How does a province leave the CPP?

According to the Canada Pension Plan Act, a province wishing to withdraw from the plan must provide written notice and provide comparable benefits to those provided by the CPP.

But there is more to it than that.

The value of how much the province could get would have to be determined by Ottawa, according to Michel Leduc, senior managing director of the Canada Pension Plan Investment Board.

"Ottawa needs to work and to negotiate with all of the other participating provinces," he said. "That is going to be a fairly complex, thorny process."

The Alberta government said it is entitled to $334 billion of the total CPP fund, a little more than half of the fund's estimated total net assets, according to a newly commissioned report released Thursday.

The validity of that number has been questioned by experts.

Bonnie-Jeane MacDonald, an actuary and director of research for financial security at the National Institute of Aging at Toronto Metropolitan University, said negotiation will be critical if CPP assets are divvied up.

"We have this massive pot of money that is very attractive to politicians. But that money has been earmarked to actually pay out the pension promises that [were] made," she said.

"How to actually break up that money is going to be a very open debate."

MacDonald said determining a fair share for each province is where the rubber will hit the road.

"It's definitely not a slam dunk — far from that. I don't think the rest of the provinces are going to be willing to compromise the financial security of their seniors because of this change in decision by another province," she said.

"I mean, the point is that all Canadians actually pay the same amount into the CPP and they are all entitled to the same benefit formula."

As of 2023, the maximum monthly amount that can be received by a Canadian who begins taking their CPP at age 65 is $1,306.57. The actual amount is affected by the age they start taking their pension, how much and for how long they contributed to the CPP, and average earnings throughout their working life.

The Quebec Pension Plan, which came into effect at the same time as the CPP in 1966, offers an identical maximum monthly amount for its pensioners.

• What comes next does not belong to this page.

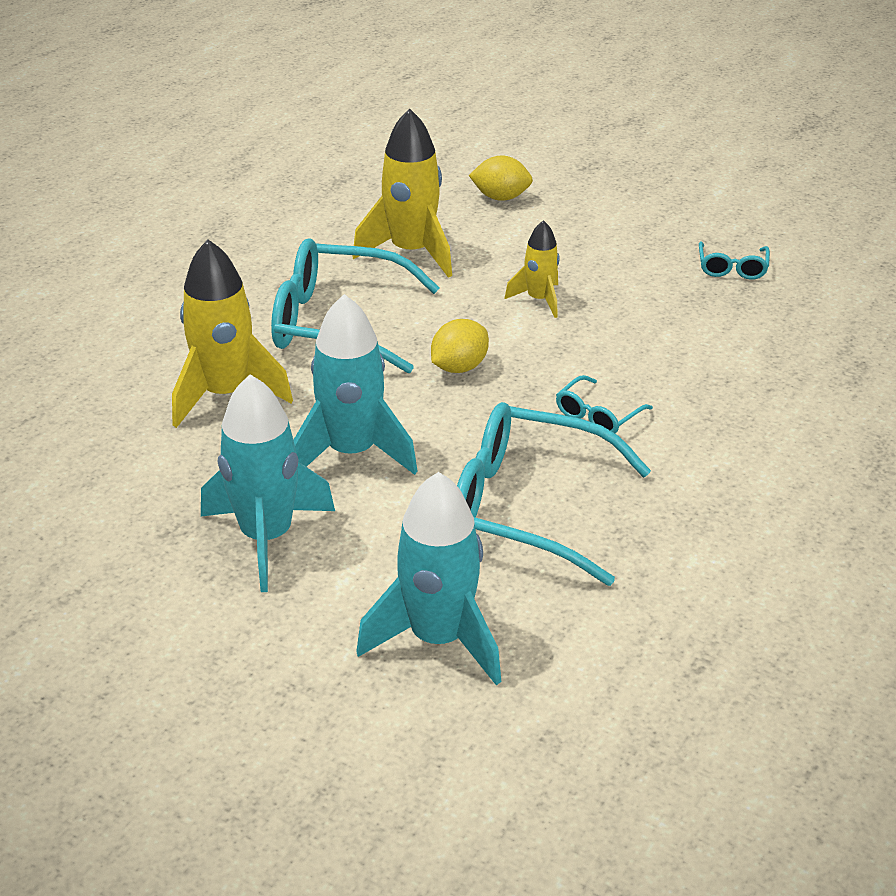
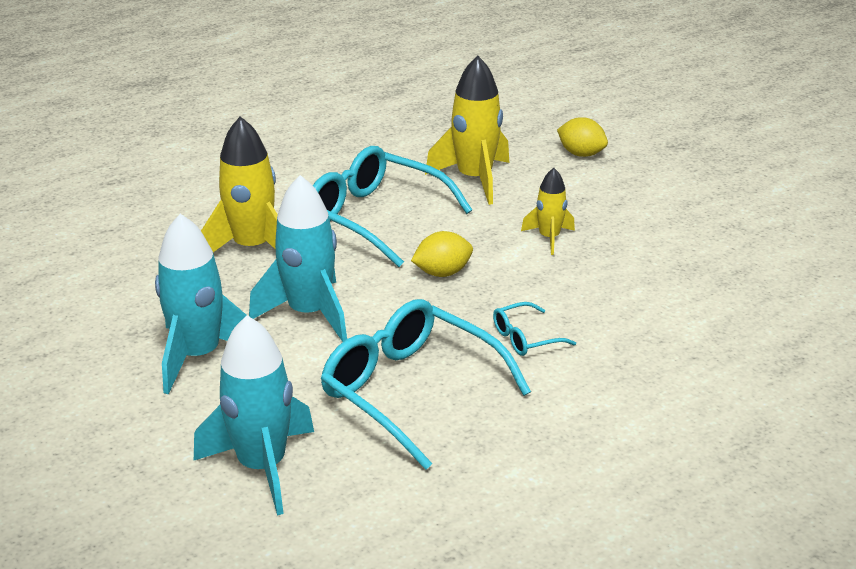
camera: 25 degrees right, 5 degrees down
turquoise glasses [699,241,770,280] -> none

What could an Alberta pension mean for other Canadians?

Right now, it is hard to definitively say.

The CPP is funded by contributions from workers and employers, based on 5.95 per cent of their salary to a maximum of $3,754 each. A self-employed individual contributes based on 11.9 per cent of their income to a maximum of $7,508.

Alberta Premier Danielle Smith said Thursday that other Canadians in the CPP would see their contributions increase by $175 a year.

However, University of Calgary economics professor Trevor Tombe said that number depends largely on how much of CPP assets that Alberta could end up getting.

He estimates that if less than 22.5 per cent of CPP assets are given to a separate Alberta plan — in other words, less than half of the $334 billion that Alberta contends it should receive — then contributions from other CPP members might not need to increase, since Alberta's separating relieves some of the obligations of the CPP.

"It all comes down to that asset split, but unfortunately the language in the act is fairly vague," Tombe said.

"It's not obvious what it means and ultimately there's going to be a multi-year-long Supreme Court of Canada fight over what the act actually means."

What happens now?

A panel will consult with Albertans over the next few months about a possible provincial pension plan and a report will be submitted to the provincial government in May 2024, which will then determine whether there is enough support for a referendum to be held.

Even then, a referendum would take place before an agreement is reached with the federal government and other provinces and territories.

CBC News asked the Alberta Treasury to define the threshold at which the province would go ahead with a referendum.

A spokesperson did not answer that specific question, instead reiterating the panel and a possible referendum.

"We're turning to Albertans to hear their thoughts and questions about all aspects of an APP," said Savannah Johannsen, press secretary for the Office of Treasury Board.